» Data shown:
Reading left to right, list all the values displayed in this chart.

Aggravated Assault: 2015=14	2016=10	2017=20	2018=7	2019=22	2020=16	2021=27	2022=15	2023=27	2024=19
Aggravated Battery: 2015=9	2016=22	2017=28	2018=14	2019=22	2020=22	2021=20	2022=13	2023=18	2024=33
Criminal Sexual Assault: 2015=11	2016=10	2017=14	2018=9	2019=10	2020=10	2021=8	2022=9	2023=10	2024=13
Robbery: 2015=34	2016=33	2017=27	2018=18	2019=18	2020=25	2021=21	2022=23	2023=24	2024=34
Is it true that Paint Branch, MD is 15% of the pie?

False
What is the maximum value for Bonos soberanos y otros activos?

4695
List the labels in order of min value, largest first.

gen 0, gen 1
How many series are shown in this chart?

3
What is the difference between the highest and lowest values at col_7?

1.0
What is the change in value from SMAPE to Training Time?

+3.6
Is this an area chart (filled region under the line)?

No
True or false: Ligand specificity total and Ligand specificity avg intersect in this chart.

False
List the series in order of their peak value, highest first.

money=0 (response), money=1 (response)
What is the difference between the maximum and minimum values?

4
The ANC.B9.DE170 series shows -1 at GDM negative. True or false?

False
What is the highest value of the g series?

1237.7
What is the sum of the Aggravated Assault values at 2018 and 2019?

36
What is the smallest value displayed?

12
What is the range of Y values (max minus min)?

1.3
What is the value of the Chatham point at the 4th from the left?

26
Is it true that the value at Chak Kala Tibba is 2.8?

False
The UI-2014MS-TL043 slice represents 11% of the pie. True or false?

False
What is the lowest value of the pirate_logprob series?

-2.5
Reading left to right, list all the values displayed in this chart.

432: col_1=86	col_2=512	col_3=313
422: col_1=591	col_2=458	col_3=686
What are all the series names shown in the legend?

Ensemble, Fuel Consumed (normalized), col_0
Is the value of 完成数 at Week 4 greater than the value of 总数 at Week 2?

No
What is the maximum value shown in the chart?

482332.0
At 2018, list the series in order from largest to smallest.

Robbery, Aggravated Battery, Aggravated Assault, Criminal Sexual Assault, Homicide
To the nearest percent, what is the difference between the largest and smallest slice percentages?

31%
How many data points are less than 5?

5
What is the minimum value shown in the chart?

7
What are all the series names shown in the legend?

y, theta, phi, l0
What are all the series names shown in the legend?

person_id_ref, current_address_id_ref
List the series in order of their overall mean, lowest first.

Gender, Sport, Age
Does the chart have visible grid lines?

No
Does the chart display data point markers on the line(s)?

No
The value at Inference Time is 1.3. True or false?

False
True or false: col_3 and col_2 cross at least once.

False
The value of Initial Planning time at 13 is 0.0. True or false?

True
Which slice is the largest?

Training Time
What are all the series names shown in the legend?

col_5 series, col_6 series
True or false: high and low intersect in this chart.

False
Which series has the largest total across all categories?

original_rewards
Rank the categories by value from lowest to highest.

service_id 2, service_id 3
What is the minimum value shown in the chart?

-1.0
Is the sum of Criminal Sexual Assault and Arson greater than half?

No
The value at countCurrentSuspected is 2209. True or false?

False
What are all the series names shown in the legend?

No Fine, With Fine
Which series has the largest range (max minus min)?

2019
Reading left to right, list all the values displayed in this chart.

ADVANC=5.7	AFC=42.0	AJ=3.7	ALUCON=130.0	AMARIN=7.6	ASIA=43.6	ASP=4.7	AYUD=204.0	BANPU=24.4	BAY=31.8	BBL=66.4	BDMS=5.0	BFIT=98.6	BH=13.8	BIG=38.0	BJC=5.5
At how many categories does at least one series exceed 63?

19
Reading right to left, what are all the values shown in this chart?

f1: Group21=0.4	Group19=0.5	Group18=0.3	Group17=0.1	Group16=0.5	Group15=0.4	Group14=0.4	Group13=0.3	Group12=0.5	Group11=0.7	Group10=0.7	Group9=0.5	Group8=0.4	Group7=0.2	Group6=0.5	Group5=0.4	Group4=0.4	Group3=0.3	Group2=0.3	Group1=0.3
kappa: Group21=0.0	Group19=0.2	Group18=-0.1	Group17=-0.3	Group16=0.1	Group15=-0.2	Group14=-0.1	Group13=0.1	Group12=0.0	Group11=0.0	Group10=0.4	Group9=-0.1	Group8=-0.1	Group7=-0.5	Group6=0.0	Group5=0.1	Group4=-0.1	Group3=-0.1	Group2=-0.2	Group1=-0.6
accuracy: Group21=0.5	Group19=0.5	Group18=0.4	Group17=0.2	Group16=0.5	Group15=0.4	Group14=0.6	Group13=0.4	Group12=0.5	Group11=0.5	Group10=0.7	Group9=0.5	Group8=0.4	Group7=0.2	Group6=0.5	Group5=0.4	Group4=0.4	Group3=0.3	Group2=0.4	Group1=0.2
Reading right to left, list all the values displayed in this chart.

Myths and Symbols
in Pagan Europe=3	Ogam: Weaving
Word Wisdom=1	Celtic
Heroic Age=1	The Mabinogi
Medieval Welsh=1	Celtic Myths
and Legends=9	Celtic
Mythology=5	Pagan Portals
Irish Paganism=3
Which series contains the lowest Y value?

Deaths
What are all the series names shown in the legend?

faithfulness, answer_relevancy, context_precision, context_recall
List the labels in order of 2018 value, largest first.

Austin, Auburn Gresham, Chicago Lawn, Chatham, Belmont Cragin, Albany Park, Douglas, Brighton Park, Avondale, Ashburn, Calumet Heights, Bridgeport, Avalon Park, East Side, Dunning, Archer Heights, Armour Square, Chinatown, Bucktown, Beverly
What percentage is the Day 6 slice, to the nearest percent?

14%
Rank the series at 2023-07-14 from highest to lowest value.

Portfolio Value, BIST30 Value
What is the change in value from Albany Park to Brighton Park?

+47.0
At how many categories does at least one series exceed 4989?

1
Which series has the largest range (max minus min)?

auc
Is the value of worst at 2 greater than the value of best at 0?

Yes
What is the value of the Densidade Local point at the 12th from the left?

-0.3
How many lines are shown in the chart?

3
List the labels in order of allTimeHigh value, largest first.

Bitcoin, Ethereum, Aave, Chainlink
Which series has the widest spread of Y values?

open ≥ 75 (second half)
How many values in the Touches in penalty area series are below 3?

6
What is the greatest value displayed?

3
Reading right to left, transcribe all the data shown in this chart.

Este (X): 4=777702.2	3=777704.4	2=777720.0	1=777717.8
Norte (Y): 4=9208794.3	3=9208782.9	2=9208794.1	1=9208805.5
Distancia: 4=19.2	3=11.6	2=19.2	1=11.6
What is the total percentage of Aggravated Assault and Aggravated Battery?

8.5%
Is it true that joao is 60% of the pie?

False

» Task brief:
Copy out every row above word for word, keeping each line and its line breaks unchanged.

» Result of this exercise:
Reading left to right, list all the values displayed in this chart.

Aggravated Assault: 2015=14	2016=10	2017=20	2018=7	2019=22	2020=16	2021=27	2022=15	2023=27	2024=19
Aggravated Battery: 2015=9	2016=22	2017=28	2018=14	2019=22	2020=22	2021=20	2022=13	2023=18	2024=33
Criminal Sexual Assault: 2015=11	2016=10	2017=14	2018=9	2019=10	2020=10	2021=8	2022=9	2023=10	2024=13
Robbery: 2015=34	2016=33	2017=27	2018=18	2019=18	2020=25	2021=21	2022=23	2023=24	2024=34
Is it true that Paint Branch, MD is 15% of the pie?

False
What is the maximum value for Bonos soberanos y otros activos?

4695
List the labels in order of min value, largest first.

gen 0, gen 1
How many series are shown in this chart?

3
What is the difference between the highest and lowest values at col_7?

1.0
What is the change in value from SMAPE to Training Time?

+3.6
Is this an area chart (filled region under the line)?

No
True or false: Ligand specificity total and Ligand specificity avg intersect in this chart.

False
List the series in order of their peak value, highest first.

money=0 (response), money=1 (response)
What is the difference between the maximum and minimum values?

4
The ANC.B9.DE170 series shows -1 at GDM negative. True or false?

False
What is the highest value of the g series?

1237.7
What is the sum of the Aggravated Assault values at 2018 and 2019?

36
What is the smallest value displayed?

12
What is the range of Y values (max minus min)?

1.3
What is the value of the Chatham point at the 4th from the left?

26
Is it true that the value at Chak Kala Tibba is 2.8?

False
The UI-2014MS-TL043 slice represents 11% of the pie. True or false?

False
What is the lowest value of the pirate_logprob series?

-2.5
Reading left to right, list all the values displayed in this chart.

432: col_1=86	col_2=512	col_3=313
422: col_1=591	col_2=458	col_3=686
What are all the series names shown in the legend?

Ensemble, Fuel Consumed (normalized), col_0
Is the value of 完成数 at Week 4 greater than the value of 总数 at Week 2?

No
What is the maximum value shown in the chart?

482332.0
At 2018, list the series in order from largest to smallest.

Robbery, Aggravated Battery, Aggravated Assault, Criminal Sexual Assault, Homicide
To the nearest percent, what is the difference between the largest and smallest slice percentages?

31%
How many data points are less than 5?

5
What is the minimum value shown in the chart?

7
What are all the series names shown in the legend?

y, theta, phi, l0
What are all the series names shown in the legend?

person_id_ref, current_address_id_ref
List the series in order of their overall mean, lowest first.

Gender, Sport, Age
Does the chart have visible grid lines?

No
Does the chart display data point markers on the line(s)?

No
The value at Inference Time is 1.3. True or false?

False
True or false: col_3 and col_2 cross at least once.

False
The value of Initial Planning time at 13 is 0.0. True or false?

True
Which slice is the largest?

Training Time
What are all the series names shown in the legend?

col_5 series, col_6 series
True or false: high and low intersect in this chart.

False
Which series has the largest total across all categories?

original_rewards
Rank the categories by value from lowest to highest.

service_id 2, service_id 3
What is the minimum value shown in the chart?

-1.0
Is the sum of Criminal Sexual Assault and Arson greater than half?

No
The value at countCurrentSuspected is 2209. True or false?

False
What are all the series names shown in the legend?

No Fine, With Fine
Which series has the largest range (max minus min)?

2019
Reading left to right, list all the values displayed in this chart.

ADVANC=5.7	AFC=42.0	AJ=3.7	ALUCON=130.0	AMARIN=7.6	ASIA=43.6	ASP=4.7	AYUD=204.0	BANPU=24.4	BAY=31.8	BBL=66.4	BDMS=5.0	BFIT=98.6	BH=13.8	BIG=38.0	BJC=5.5
At how many categories does at least one series exceed 63?

19
Reading right to left, what are all the values shown in this chart?

f1: Group21=0.4	Group19=0.5	Group18=0.3	Group17=0.1	Group16=0.5	Group15=0.4	Group14=0.4	Group13=0.3	Group12=0.5	Group11=0.7	Group10=0.7	Group9=0.5	Group8=0.4	Group7=0.2	Group6=0.5	Group5=0.4	Group4=0.4	Group3=0.3	Group2=0.3	Group1=0.3
kappa: Group21=0.0	Group19=0.2	Group18=-0.1	Group17=-0.3	Group16=0.1	Group15=-0.2	Group14=-0.1	Group13=0.1	Group12=0.0	Group11=0.0	Group10=0.4	Group9=-0.1	Group8=-0.1	Group7=-0.5	Group6=0.0	Group5=0.1	Group4=-0.1	Group3=-0.1	Group2=-0.2	Group1=-0.6
accuracy: Group21=0.5	Group19=0.5	Group18=0.4	Group17=0.2	Group16=0.5	Group15=0.4	Group14=0.6	Group13=0.4	Group12=0.5	Group11=0.5	Group10=0.7	Group9=0.5	Group8=0.4	Group7=0.2	Group6=0.5	Group5=0.4	Group4=0.4	Group3=0.3	Group2=0.4	Group1=0.2
Reading right to left, list all the values displayed in this chart.

Myths and Symbols
in Pagan Europe=3	Ogam: Weaving
Word Wisdom=1	Celtic
Heroic Age=1	The Mabinogi
Medieval Welsh=1	Celtic Myths
and Legends=9	Celtic
Mythology=5	Pagan Portals
Irish Paganism=3
Which series contains the lowest Y value?

Deaths
What are all the series names shown in the legend?

faithfulness, answer_relevancy, context_precision, context_recall
List the labels in order of 2018 value, largest first.

Austin, Auburn Gresham, Chicago Lawn, Chatham, Belmont Cragin, Albany Park, Douglas, Brighton Park, Avondale, Ashburn, Calumet Heights, Bridgeport, Avalon Park, East Side, Dunning, Archer Heights, Armour Square, Chinatown, Bucktown, Beverly
What percentage is the Day 6 slice, to the nearest percent?

14%
Rank the series at 2023-07-14 from highest to lowest value.

Portfolio Value, BIST30 Value
What is the change in value from Albany Park to Brighton Park?

+47.0
At how many categories does at least one series exceed 4989?

1
Which series has the largest range (max minus min)?

auc
Is the value of worst at 2 greater than the value of best at 0?

Yes
What is the value of the Densidade Local point at the 12th from the left?

-0.3
How many lines are shown in the chart?

3
List the labels in order of allTimeHigh value, largest first.

Bitcoin, Ethereum, Aave, Chainlink
Which series has the widest spread of Y values?

open ≥ 75 (second half)
How many values in the Touches in penalty area series are below 3?

6
What is the greatest value displayed?

3
Reading right to left, transcribe all the data shown in this chart.

Este (X): 4=777702.2	3=777704.4	2=777720.0	1=777717.8
Norte (Y): 4=9208794.3	3=9208782.9	2=9208794.1	1=9208805.5
Distancia: 4=19.2	3=11.6	2=19.2	1=11.6
What is the total percentage of Aggravated Assault and Aggravated Battery?

8.5%
Is it true that joao is 60% of the pie?

False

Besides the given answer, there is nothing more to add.